In a recent speech reported in Utility Week, Npower admitted for the second time in a matter of weeks of the existence of an implicit cross-subsidy between loyal customers on expensive Standard Variable Tariffs (SVT) and savvy switchers enjoying low or negative-margin deals.
They also provided some support to the view of CAP and other debt advisors that an increasingly heavy burden of this cross-subsidy falls on the vulnerable and the poor. npower are not alone. Witness recent SVT price increases from most of the large suppliers if evidence were needed.
Whilst few will reach for their violins in sympathy for the large incumbents, it is clear from the speech that the energy companies themselves are not enjoying the experience, and feel somewhat trapped by the way the market is set up. Moreover, this pressure will only accelerate as other technology, such as battery storage, comes on stream and reduces the profit pool of the market further.
There is a strong irony in the fact that the unintended consequence of Ofgem, CMA and others obsession with switching as the only yardstick of consumer engagement, is that the more people switch, the bigger cost and profit burden on the remaining loyal and potentially vulnerable customers.
Whilst the political and media outcry at every price rise is somewhat disingenuous (as some of the increases are due to policies of their making), it is clear that people in the UK have had enough. Sadly, too many new entrants have created “me-too” price-led models which rely on gouging customers on higher SVT later down the road. At some point the commercial model of the energy companies will reach breaking point where the cross-subsidy is no longer sustainable.
That point is very near.
It is hard therefore, not to have sympathy with conservative John Penrose’ proposal to create a “differential price cap” between SVT and the cheapest tariff. Surely, this would increase fairness whilst allowing some competition? Indeed some energy companies might support it as it props up the old commercial model. But it is likely to be a clumsy tool in reality with its own unintended consequences; reducing the financial incentive to switch, dampening competition, and hampering product innovation in the long run.

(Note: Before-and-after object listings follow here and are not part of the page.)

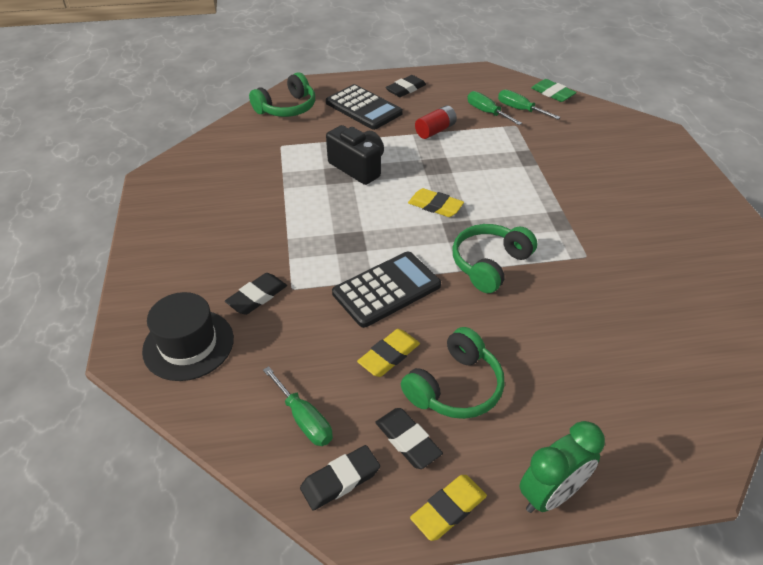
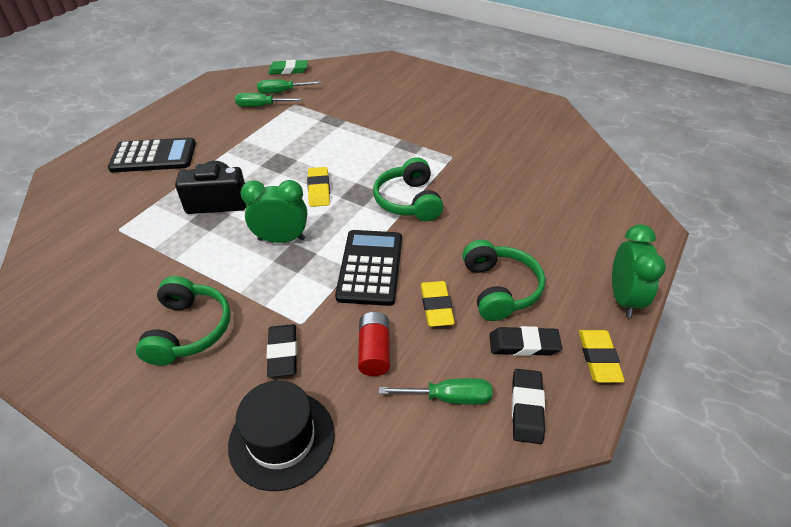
camera: 50 degrees left, 0 degrees up
green headphones [249,72,315,117] -> green headphones moved to [136,276,231,366]
black eraser [385,75,426,97] -> none
yellow eraser [408,188,464,217] -> yellow eraser turned 75 degrees counterclockwise [307,167,330,207]
red battery [415,105,457,139] -> red battery moved to [358,312,390,376]
none -> green clock [240,180,307,243]

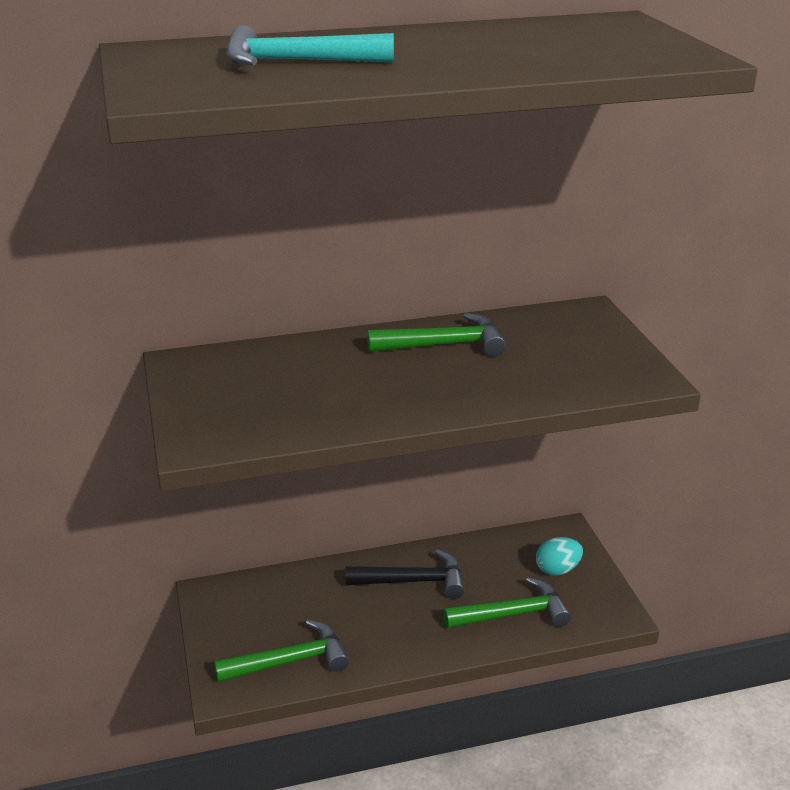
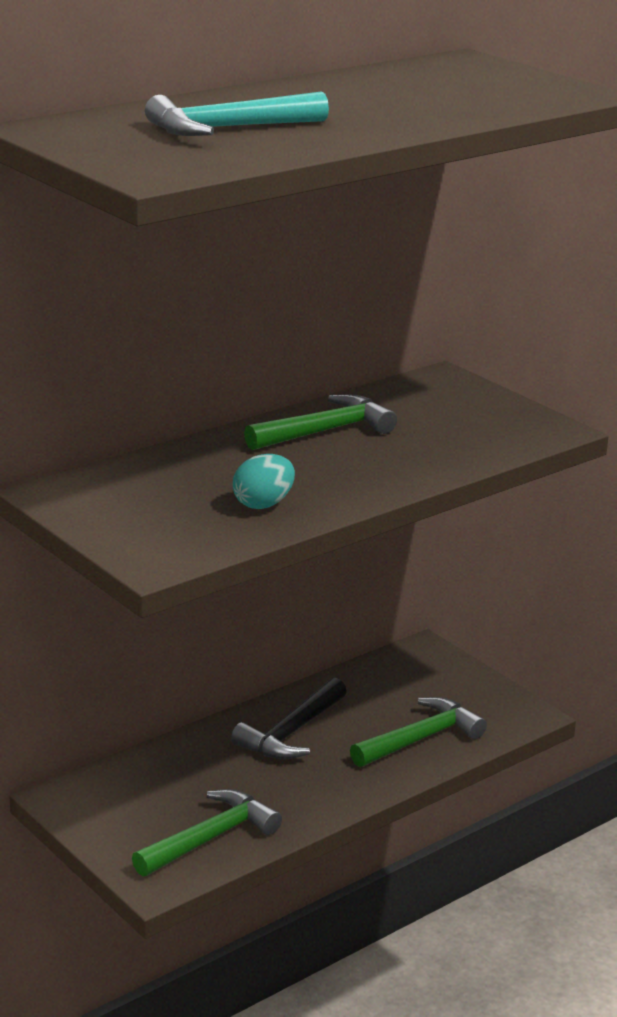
camera: 25 degrees left, 5 degrees down
black hammer [346,549,464,599] -> black hammer turned 150 degrees clockwise [231,677,347,759]
turquoise egg [536,537,583,576] -> turquoise egg moved to [233,454,295,509]

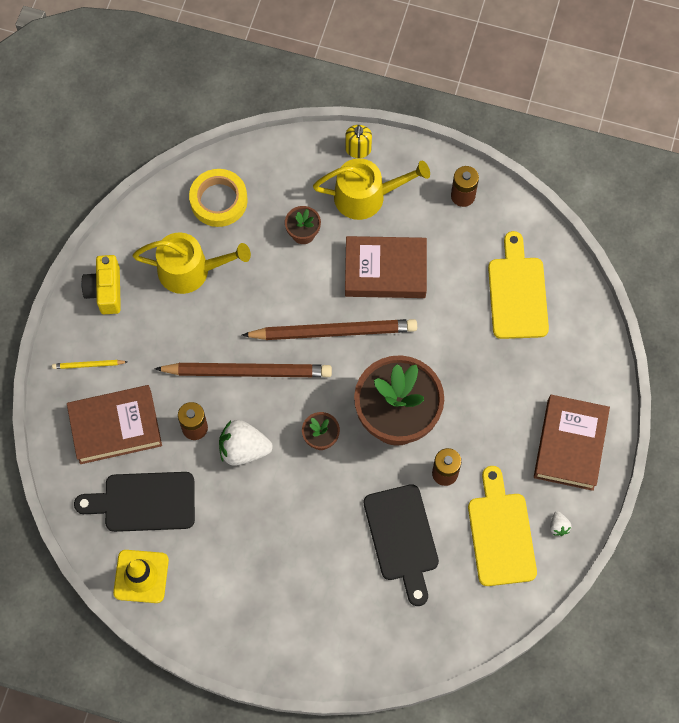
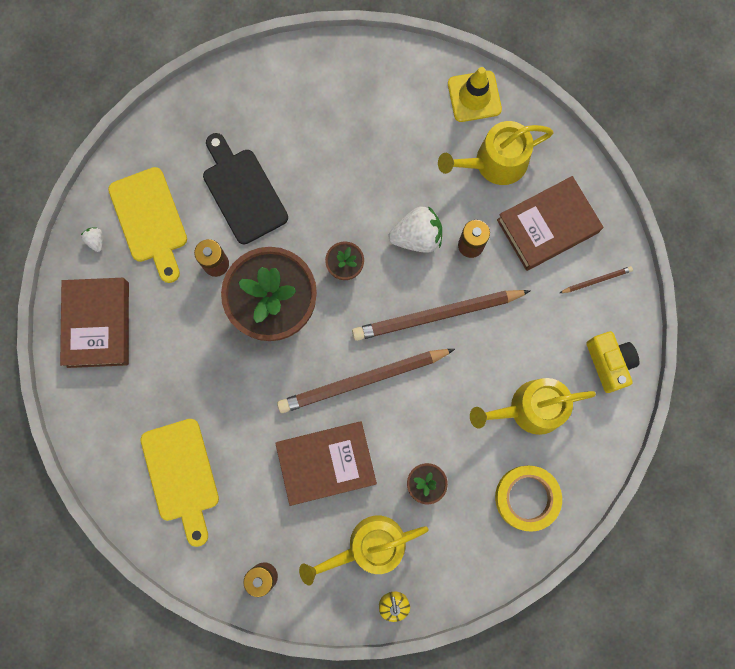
camera: 165 degrees right, 10 degrees up
yellow pencil [52,360,127,369] -> brown pencil [560,266,633,293]
black cutting board [74,472,195,532] -> yellow watering can [438,121,554,185]

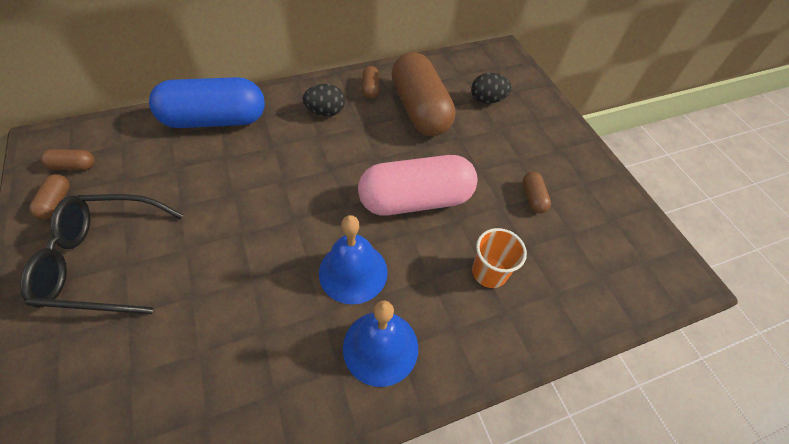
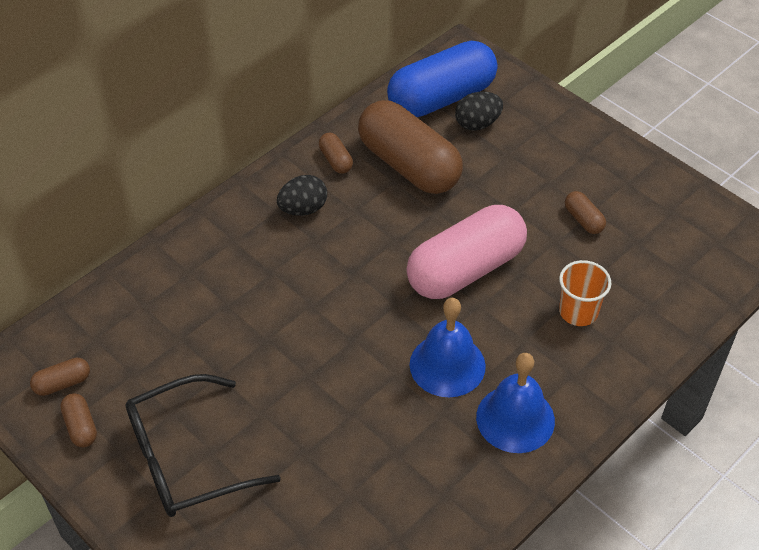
camera: 20 degrees left, 5 degrees down
blue capsule [149,77,265,128] -> blue capsule moved to [387,41,497,117]

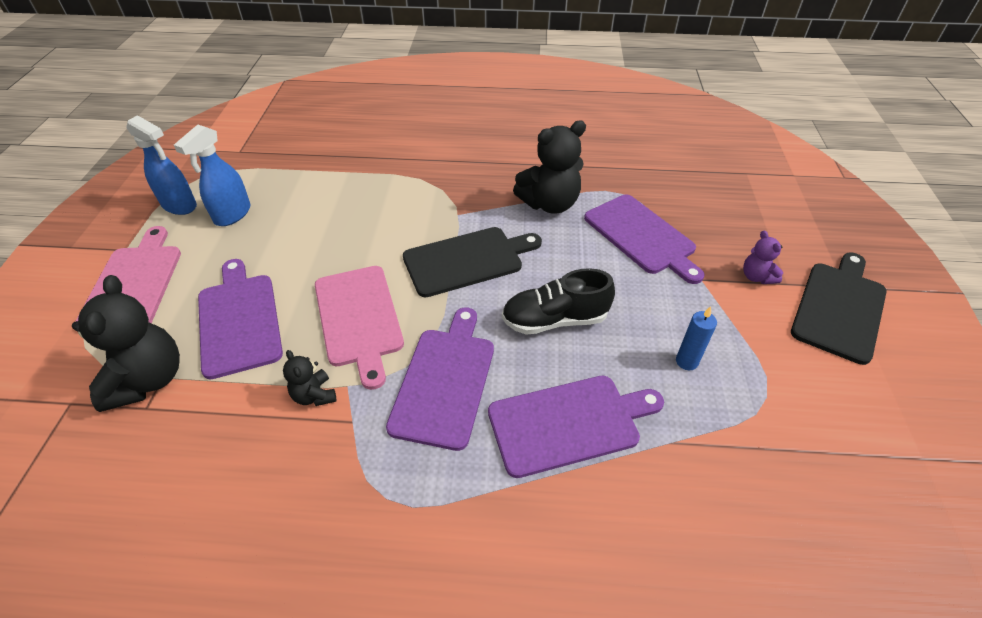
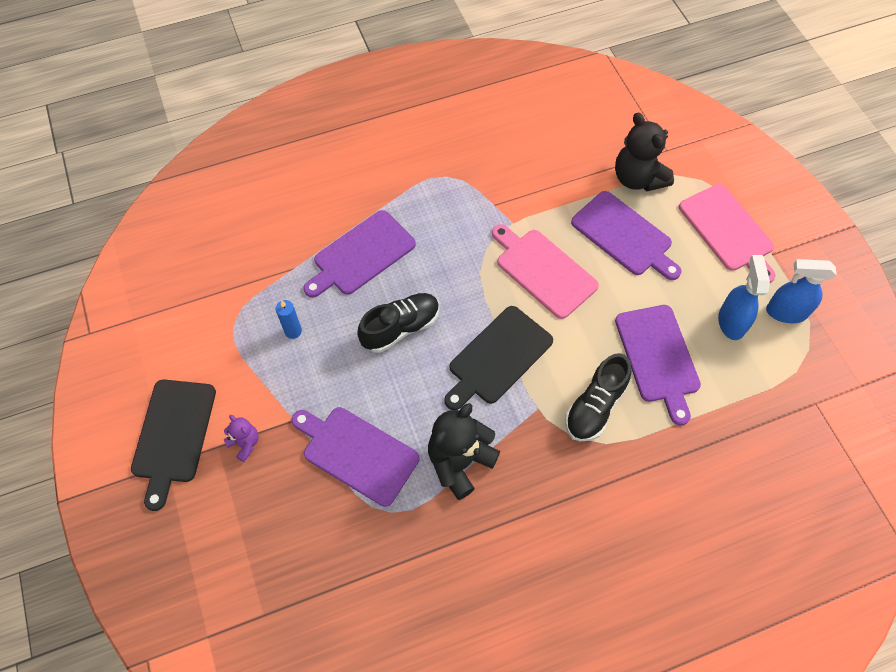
camera: 155 degrees right, 15 degrees up
black teddy bear [283,350,336,406] -> none
purple cutting board [386,308,494,451] -> purple cutting board moved to [615,305,701,425]
none -> black shoe [565,353,632,441]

The market needs a better structure to deal with the challenges ahead. The “SVT and discount” model has run its course, and it may be time to do away with SVT altogether. Perhaps a move towards a renewal model more akin to insurance would be better; whilst the savvy might still bag the good deals, it would create a regular event-trigger for customers to review their arrangements, create more product innovation amongst suppliers, force them to compete regularly for their customer base, segment and understand customer need more carefully, price costs accurately into the deals, and be fairer to the vulnerable.